What is required =
The expected answer is the set of lines in the data below between the line holding "- Enable your" and the line holding "- After pushing", inclusive, written out exactly.

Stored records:
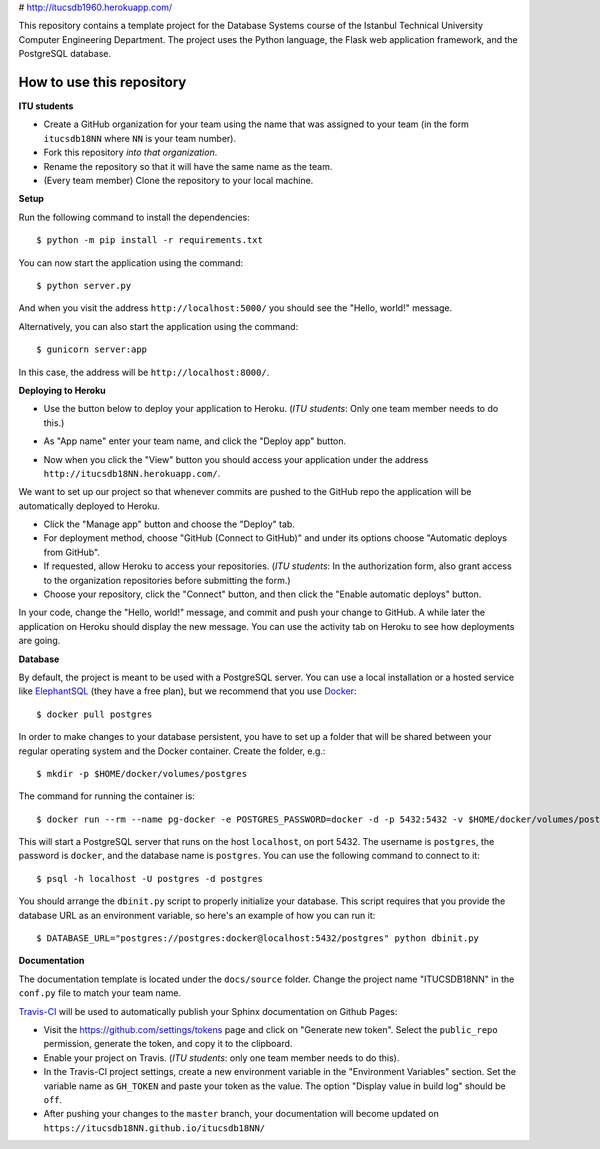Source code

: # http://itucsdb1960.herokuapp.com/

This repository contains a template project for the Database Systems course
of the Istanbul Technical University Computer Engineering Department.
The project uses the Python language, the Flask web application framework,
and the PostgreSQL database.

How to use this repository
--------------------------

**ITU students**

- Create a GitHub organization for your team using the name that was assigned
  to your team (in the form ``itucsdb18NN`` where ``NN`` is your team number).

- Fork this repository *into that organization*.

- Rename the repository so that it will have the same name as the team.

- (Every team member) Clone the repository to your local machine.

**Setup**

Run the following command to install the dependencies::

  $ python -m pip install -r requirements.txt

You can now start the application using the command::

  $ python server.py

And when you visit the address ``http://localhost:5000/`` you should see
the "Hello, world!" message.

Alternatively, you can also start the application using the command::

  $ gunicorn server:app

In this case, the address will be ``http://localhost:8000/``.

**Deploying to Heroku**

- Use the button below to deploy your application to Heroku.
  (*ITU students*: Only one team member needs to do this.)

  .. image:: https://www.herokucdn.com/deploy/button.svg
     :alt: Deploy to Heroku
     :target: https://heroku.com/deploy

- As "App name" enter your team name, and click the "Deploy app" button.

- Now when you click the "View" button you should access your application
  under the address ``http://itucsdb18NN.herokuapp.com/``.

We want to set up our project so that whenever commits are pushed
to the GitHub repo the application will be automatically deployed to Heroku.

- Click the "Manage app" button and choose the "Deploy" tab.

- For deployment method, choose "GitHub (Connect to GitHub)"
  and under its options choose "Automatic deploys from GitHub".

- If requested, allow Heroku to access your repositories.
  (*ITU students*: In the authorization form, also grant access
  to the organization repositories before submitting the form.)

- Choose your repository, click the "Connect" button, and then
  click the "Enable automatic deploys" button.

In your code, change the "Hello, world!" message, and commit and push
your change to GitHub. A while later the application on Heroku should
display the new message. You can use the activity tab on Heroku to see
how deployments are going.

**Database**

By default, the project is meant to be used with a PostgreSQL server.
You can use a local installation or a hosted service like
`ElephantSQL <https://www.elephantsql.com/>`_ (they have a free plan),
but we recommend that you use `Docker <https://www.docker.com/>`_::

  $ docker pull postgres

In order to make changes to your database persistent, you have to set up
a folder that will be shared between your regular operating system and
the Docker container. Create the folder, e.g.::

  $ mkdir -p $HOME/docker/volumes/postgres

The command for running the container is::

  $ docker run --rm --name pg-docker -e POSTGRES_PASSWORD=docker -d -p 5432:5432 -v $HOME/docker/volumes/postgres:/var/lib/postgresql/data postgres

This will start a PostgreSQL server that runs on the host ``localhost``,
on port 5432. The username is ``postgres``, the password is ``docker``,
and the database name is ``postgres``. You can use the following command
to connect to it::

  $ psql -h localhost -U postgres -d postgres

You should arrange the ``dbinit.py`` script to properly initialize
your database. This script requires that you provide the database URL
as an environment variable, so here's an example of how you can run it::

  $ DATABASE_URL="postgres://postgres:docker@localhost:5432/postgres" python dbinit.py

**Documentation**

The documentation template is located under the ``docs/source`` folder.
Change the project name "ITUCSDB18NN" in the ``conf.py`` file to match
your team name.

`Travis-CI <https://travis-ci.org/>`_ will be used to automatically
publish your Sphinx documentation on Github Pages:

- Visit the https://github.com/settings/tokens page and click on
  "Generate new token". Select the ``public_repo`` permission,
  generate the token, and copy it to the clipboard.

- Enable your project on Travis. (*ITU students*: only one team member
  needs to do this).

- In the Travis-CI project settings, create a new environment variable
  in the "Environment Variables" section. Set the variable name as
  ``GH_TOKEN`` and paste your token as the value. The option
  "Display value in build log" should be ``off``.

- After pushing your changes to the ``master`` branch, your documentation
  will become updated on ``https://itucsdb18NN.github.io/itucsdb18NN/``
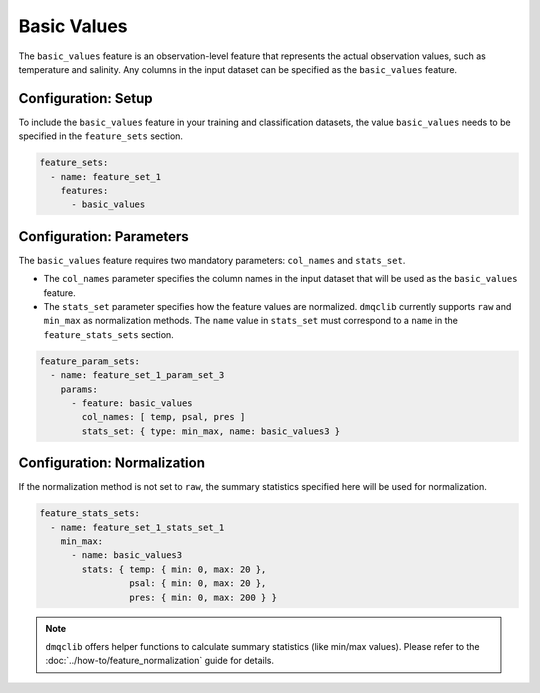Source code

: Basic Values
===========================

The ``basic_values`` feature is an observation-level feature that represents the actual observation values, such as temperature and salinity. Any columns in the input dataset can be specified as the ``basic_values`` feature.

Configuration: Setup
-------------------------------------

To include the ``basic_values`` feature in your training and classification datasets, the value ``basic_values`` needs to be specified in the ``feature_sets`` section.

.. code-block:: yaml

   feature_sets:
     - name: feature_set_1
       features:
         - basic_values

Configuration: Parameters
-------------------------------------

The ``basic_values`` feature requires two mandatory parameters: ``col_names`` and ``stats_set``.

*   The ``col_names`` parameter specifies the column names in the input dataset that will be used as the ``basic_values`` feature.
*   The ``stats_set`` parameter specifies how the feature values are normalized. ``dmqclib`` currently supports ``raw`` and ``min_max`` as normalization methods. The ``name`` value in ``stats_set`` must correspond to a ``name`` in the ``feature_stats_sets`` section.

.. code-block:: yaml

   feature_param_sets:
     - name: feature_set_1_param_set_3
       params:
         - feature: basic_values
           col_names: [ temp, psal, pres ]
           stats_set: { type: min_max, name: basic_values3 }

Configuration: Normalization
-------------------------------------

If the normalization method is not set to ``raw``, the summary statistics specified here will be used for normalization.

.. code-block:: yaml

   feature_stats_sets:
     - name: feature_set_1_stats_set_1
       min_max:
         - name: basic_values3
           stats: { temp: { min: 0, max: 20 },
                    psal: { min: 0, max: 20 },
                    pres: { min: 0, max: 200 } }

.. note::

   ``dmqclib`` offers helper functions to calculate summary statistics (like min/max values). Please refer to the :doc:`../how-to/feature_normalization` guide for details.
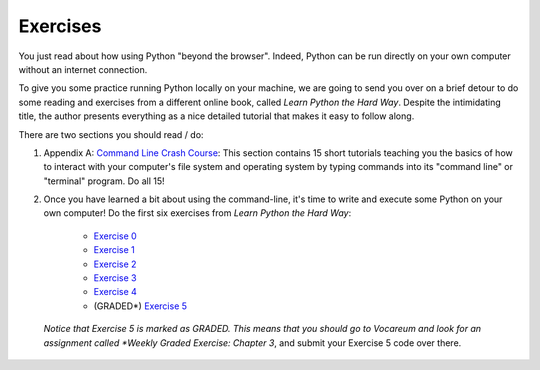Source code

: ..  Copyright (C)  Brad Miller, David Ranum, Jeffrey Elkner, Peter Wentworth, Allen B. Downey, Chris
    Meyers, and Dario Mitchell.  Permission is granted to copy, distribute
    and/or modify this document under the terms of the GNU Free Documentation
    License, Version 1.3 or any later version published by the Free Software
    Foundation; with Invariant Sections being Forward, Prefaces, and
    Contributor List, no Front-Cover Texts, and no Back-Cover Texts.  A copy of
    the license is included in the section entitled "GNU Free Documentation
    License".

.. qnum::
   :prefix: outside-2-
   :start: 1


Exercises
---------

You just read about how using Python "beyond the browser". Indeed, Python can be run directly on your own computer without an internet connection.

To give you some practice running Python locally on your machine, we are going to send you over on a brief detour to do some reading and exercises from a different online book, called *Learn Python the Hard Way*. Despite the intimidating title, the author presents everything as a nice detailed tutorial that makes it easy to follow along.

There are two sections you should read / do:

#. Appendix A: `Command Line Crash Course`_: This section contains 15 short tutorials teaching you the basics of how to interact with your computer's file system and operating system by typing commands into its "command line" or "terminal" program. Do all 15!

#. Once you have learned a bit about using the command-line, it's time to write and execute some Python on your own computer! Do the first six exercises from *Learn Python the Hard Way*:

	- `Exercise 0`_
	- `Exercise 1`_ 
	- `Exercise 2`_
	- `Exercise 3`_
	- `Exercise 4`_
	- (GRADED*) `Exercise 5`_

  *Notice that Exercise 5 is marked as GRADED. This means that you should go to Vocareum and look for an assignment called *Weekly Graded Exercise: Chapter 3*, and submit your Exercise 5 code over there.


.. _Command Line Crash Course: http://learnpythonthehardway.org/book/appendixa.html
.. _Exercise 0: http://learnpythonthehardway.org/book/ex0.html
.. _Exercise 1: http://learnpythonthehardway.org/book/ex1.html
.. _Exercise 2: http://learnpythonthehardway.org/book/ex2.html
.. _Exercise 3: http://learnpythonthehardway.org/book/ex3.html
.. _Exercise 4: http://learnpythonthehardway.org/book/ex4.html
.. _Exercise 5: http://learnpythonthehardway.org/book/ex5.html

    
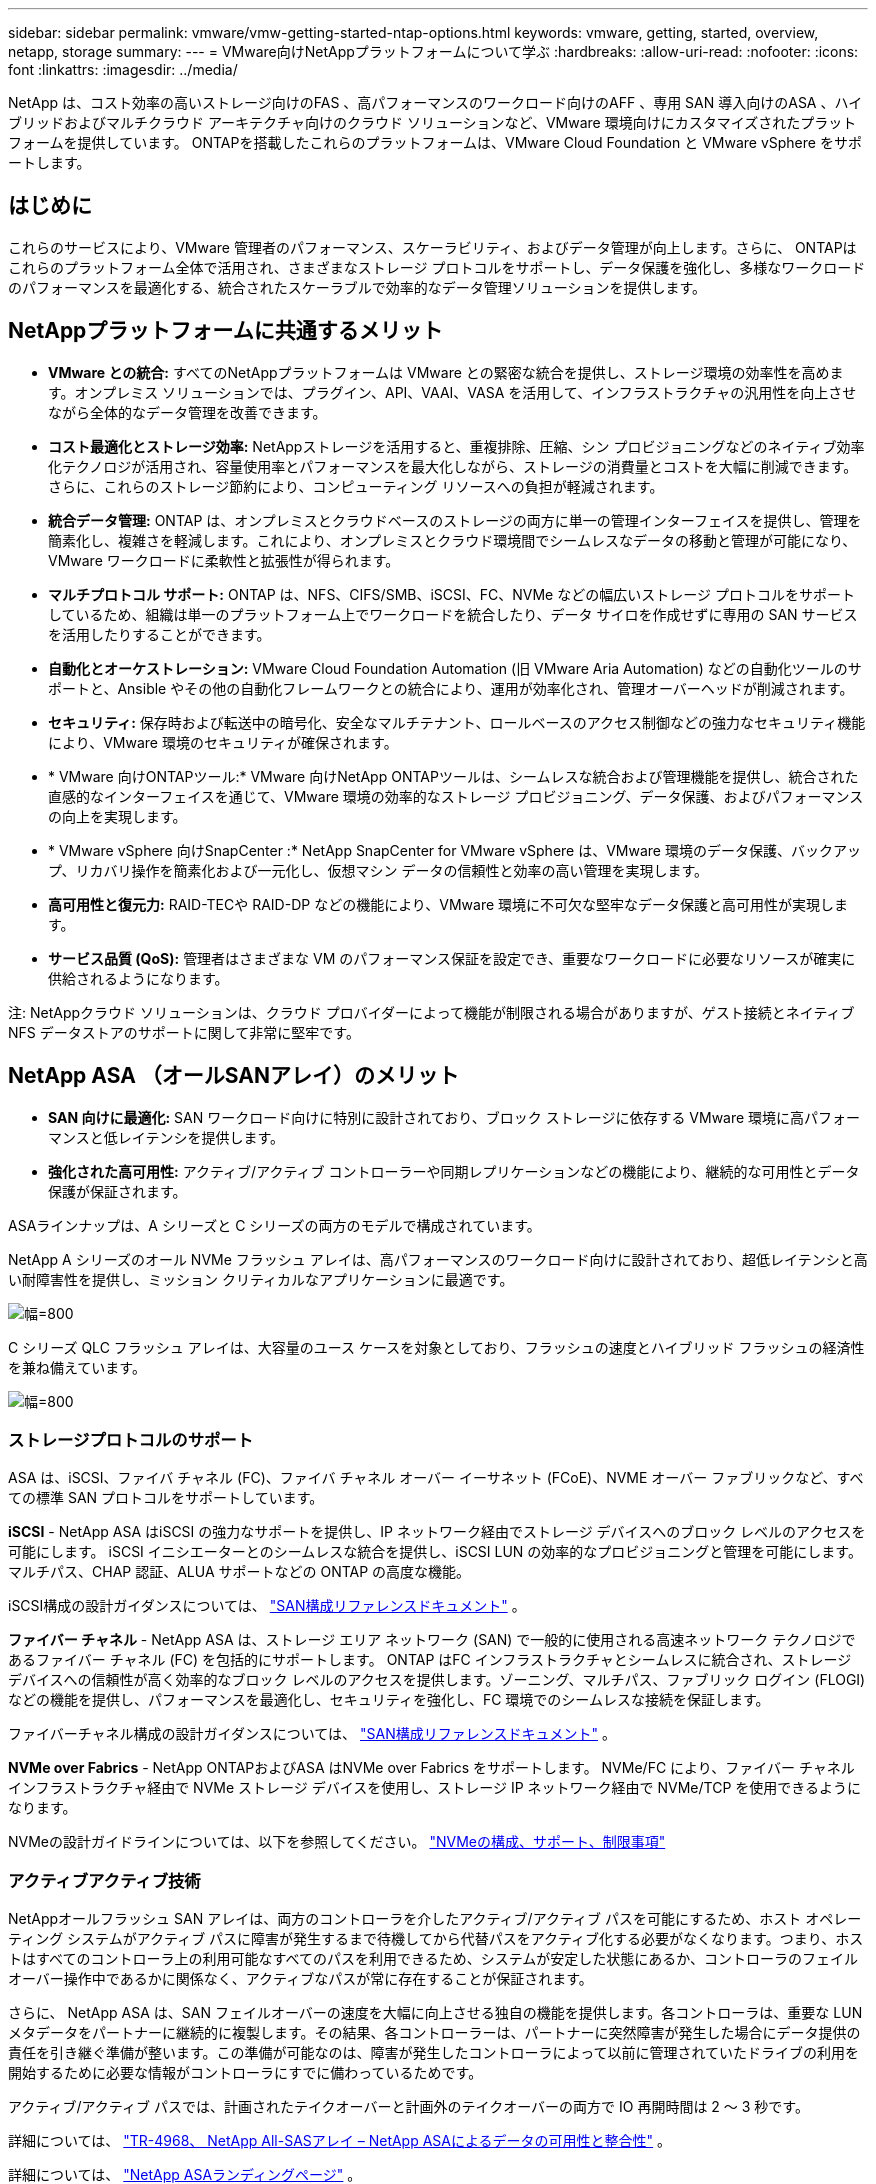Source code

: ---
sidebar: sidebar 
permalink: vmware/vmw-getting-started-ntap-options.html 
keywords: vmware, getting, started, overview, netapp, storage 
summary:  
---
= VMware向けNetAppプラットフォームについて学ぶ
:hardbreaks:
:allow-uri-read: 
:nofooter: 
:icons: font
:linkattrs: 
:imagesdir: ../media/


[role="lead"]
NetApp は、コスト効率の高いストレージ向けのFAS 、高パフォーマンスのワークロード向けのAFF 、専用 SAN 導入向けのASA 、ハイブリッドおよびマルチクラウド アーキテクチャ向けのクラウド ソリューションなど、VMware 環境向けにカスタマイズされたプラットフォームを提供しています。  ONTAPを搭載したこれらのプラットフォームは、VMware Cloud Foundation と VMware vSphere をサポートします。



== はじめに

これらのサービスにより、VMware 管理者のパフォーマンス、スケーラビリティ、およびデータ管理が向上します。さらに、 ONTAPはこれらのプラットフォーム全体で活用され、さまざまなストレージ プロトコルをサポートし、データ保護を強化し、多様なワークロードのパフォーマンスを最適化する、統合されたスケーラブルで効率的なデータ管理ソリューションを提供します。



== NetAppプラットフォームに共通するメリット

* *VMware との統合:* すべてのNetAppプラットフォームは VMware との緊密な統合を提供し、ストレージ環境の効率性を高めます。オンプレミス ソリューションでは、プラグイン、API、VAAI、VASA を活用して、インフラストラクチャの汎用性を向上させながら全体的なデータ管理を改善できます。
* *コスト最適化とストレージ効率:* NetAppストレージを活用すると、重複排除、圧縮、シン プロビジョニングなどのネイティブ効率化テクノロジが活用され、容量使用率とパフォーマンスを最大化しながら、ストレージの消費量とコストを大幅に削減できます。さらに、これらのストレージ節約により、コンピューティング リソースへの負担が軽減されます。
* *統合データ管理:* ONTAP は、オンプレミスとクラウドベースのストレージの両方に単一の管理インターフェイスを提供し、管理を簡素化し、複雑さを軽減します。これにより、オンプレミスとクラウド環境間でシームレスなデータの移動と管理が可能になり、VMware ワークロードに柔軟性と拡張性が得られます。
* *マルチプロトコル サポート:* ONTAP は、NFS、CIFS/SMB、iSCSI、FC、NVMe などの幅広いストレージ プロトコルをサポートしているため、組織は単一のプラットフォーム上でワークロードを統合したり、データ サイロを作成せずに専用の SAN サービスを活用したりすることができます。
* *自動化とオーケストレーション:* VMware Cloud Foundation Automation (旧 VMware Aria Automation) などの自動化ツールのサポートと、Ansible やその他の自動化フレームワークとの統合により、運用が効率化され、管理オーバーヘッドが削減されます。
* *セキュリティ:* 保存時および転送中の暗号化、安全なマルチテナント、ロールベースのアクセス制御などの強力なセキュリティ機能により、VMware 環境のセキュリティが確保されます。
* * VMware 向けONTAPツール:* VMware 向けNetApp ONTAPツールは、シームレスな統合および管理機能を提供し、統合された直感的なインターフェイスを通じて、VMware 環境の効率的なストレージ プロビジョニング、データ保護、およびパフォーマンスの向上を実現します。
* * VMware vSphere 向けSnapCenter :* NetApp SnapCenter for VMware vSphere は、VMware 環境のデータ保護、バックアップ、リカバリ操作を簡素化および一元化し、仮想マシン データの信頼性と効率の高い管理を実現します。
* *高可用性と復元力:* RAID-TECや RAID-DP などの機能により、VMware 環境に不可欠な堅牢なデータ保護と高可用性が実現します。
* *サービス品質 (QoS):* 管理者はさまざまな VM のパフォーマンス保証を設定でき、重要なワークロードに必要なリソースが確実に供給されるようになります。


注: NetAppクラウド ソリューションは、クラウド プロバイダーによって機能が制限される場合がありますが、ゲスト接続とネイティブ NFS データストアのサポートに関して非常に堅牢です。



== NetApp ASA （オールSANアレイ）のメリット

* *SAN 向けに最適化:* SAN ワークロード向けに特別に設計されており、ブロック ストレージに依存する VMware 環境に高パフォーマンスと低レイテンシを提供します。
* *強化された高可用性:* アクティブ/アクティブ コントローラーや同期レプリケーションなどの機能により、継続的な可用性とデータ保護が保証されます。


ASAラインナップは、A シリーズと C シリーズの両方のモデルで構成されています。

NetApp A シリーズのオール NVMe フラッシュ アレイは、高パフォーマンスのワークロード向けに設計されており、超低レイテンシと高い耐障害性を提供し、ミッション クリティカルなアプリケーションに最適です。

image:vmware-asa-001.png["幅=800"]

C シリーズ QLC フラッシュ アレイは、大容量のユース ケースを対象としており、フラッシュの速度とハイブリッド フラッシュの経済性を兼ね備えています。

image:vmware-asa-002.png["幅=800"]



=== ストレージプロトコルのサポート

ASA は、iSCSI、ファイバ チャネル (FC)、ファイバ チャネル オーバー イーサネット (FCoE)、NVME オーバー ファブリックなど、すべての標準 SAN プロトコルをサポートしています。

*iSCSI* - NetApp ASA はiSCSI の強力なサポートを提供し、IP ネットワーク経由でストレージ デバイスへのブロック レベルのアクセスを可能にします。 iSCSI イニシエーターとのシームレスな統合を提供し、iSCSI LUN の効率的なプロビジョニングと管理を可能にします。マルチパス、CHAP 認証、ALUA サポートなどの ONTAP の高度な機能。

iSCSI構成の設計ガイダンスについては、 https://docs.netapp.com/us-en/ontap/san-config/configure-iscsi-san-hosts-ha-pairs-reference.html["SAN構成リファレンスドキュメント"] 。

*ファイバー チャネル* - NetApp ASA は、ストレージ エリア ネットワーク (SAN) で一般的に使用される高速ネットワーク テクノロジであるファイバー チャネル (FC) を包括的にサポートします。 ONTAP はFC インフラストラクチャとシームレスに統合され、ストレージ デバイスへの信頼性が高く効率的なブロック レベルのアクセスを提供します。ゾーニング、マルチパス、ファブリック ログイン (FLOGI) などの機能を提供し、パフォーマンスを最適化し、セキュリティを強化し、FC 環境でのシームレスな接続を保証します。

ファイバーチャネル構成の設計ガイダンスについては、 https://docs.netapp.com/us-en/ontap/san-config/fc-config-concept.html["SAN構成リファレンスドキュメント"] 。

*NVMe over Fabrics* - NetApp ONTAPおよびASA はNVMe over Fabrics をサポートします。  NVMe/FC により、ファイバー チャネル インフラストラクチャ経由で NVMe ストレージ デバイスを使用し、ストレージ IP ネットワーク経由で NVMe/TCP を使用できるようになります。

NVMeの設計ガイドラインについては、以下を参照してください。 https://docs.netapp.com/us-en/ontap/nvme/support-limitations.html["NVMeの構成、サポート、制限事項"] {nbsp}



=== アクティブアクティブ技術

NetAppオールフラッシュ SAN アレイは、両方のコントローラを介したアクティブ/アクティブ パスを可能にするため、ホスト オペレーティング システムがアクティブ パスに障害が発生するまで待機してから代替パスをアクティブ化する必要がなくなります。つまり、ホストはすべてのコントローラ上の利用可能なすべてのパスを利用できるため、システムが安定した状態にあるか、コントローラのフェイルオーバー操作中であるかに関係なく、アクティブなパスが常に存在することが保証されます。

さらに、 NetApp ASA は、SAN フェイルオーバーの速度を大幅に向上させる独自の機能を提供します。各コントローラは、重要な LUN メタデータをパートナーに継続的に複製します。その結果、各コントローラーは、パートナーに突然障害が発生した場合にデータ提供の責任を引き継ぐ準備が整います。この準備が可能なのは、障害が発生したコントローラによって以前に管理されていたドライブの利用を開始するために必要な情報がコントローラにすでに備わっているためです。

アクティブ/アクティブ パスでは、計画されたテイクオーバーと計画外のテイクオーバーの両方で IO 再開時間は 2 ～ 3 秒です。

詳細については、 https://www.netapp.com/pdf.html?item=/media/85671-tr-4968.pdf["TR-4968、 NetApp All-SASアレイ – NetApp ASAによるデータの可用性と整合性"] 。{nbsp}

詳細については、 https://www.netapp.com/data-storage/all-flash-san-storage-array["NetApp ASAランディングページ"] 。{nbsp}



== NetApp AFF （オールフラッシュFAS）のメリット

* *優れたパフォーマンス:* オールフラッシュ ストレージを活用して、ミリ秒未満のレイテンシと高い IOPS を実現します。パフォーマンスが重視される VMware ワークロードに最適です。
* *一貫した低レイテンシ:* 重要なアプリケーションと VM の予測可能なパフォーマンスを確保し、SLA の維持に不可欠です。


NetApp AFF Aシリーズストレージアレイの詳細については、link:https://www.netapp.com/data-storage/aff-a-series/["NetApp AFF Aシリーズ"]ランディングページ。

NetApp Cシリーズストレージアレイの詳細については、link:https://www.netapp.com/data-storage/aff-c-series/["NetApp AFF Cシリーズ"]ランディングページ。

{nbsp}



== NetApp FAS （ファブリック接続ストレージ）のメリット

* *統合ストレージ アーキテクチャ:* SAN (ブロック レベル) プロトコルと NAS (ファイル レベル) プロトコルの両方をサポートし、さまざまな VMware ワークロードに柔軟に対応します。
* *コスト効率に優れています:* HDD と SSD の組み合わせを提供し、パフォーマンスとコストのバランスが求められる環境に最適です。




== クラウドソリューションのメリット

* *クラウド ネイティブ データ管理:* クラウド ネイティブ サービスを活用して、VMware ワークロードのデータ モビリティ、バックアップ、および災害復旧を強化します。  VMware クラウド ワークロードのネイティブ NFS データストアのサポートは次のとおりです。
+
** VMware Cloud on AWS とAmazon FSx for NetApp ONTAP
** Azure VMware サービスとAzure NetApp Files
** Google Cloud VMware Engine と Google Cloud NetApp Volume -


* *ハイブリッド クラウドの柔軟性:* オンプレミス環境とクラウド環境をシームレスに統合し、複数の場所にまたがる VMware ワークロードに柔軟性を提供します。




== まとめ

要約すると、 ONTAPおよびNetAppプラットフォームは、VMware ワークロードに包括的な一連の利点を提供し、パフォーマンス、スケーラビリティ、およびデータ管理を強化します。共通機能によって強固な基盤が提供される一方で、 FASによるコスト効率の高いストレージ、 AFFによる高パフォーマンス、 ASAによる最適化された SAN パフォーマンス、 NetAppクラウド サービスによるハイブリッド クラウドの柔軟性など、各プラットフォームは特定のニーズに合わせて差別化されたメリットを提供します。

Answer to this exercise =
- Enable your project on Travis. (*ITU students*: only one team member
  needs to do this).

- In the Travis-CI project settings, create a new environment variable
  in the "Environment Variables" section. Set the variable name as
  ``GH_TOKEN`` and paste your token as the value. The option
  "Display value in build log" should be ``off``.

- After pushing your changes to the ``master`` branch, your documentation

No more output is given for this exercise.